Statistical Analysis of Non Linear Least Squares Estimation for Harmonic Signals in Multiplicative and Additive Noise

Abstract

In this paper we consider the problem of parameter estimation for the multicomponent harmonic signals in multiplicative and additive noise. The nonlinear least squares (NLLS) estimators, NLLS₁ and NLLS₂ proposed by Ghogho et al. (1999b) to estimate the coherent model parameters for single-component harmonic signal, are generalized to the multicomponent harmonic signals for the cases of nonzero- and zero-mean multiplicative noise, respectively. By statistical analysis, some asymptotic results of the NLLS estimators are derived, including the strong consistency, the strong convergence rate and the asymptotic normality.
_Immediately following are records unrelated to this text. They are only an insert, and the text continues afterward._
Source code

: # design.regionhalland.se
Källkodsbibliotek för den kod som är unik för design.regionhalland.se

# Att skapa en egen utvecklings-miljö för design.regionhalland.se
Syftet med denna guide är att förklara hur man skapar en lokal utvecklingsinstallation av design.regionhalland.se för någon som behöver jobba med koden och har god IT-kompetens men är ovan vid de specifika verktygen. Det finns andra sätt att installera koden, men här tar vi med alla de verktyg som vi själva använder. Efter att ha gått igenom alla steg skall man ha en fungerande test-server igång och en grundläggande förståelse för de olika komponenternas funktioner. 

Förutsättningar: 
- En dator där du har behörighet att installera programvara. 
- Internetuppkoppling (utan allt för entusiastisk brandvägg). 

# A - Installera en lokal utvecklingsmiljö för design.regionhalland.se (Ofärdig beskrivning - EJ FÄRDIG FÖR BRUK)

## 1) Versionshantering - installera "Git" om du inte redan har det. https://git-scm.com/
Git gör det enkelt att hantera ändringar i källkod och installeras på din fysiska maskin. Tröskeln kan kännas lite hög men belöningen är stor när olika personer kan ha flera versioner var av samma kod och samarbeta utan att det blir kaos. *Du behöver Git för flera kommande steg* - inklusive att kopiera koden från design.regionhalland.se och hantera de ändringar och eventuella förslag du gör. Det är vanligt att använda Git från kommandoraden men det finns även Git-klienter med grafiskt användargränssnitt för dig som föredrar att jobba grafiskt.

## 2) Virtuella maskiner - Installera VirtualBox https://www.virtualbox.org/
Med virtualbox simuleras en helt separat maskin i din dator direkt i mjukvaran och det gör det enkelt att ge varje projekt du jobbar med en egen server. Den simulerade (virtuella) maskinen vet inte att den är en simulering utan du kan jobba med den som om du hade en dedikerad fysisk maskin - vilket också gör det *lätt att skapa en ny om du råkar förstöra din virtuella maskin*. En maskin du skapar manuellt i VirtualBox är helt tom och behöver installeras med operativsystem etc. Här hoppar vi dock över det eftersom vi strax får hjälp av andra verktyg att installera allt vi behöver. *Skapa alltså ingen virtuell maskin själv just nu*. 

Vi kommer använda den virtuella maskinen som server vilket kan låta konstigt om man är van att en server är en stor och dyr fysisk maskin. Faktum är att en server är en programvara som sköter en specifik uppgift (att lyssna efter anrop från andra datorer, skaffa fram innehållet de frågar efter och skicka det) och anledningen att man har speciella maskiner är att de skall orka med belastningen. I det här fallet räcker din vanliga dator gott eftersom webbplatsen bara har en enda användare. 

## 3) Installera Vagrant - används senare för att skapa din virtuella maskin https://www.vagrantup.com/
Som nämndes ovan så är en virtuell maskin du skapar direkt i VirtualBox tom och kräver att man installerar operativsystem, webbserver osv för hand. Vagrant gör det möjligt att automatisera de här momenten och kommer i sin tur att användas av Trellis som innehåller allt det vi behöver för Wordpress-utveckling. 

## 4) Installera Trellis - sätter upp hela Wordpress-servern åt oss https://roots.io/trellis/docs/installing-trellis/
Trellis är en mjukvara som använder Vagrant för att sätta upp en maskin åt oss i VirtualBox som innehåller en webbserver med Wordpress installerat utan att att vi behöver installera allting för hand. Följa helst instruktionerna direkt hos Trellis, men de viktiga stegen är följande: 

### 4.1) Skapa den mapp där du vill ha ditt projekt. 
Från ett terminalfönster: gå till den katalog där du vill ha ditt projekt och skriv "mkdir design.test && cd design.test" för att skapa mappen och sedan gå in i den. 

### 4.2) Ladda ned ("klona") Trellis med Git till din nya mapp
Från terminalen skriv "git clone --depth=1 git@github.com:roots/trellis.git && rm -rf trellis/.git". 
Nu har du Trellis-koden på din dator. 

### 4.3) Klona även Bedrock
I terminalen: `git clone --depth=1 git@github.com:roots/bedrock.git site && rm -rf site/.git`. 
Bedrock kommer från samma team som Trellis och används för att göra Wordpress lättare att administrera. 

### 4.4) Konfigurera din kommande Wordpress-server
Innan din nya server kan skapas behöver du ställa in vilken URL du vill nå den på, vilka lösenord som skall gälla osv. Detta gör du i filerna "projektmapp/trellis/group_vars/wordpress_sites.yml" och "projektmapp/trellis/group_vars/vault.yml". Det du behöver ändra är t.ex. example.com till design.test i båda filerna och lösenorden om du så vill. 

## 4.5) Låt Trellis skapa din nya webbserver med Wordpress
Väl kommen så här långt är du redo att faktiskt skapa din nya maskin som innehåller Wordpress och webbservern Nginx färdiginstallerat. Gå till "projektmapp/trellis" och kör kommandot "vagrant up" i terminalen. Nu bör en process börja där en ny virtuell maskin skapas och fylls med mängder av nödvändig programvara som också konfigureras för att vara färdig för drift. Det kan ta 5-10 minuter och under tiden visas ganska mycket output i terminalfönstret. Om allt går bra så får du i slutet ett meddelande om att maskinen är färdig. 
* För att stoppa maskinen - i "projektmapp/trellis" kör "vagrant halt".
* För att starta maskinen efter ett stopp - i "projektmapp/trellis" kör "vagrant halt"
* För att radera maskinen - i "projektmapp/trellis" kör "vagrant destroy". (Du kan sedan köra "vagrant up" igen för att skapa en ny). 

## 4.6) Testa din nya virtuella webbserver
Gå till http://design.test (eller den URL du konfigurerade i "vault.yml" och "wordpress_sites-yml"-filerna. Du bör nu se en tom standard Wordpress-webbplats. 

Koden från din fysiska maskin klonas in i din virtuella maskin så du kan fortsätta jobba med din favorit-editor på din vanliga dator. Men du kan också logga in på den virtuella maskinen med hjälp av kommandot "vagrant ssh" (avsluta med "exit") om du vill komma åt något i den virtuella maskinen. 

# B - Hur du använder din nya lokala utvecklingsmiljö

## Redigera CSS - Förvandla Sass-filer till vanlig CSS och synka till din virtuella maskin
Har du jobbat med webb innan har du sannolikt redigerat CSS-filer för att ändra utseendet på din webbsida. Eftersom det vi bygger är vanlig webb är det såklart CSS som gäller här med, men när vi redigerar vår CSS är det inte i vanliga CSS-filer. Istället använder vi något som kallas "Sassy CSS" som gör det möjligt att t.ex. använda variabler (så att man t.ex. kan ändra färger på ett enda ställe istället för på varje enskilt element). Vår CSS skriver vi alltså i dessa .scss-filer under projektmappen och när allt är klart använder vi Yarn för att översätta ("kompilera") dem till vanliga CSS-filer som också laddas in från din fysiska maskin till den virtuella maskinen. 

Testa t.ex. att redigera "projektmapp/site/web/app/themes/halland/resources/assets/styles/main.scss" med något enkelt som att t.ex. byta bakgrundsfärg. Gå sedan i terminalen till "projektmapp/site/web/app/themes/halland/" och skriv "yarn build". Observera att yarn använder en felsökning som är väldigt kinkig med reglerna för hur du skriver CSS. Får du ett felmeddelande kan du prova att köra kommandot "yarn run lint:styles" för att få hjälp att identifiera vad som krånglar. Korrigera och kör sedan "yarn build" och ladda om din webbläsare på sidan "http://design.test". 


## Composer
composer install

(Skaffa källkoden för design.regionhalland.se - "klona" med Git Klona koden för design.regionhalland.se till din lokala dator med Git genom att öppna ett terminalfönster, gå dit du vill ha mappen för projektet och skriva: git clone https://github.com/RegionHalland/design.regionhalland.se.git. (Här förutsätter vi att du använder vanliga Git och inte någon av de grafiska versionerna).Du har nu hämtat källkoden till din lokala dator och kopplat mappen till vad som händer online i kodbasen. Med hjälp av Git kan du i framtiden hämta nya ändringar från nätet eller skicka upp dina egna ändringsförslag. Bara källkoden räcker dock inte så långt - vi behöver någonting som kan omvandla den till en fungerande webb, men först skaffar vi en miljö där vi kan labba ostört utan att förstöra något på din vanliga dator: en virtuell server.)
Furthermore, the NLLS₁- and NLLS₂- based estimators are proposed to estimate the noncoherent model parameters for the cases of nonzero- and zero-mean multiplicative noise, respectively, meanwhile the strong consistency and the asymptotic normality of the NLLS-based estimators are also derived. Finally some numerical experiments are performed to see how the asymptotic results work for finite sample sizes.

Keywords:

• Asymptotic normality
• Harmonic signal
• Multiplicative noise
• Non-linear least squares
• Strong consistency
• Strong convergence rate

Mathematics Subject Clssification:

• Primary 62F12
• Secondary 62E20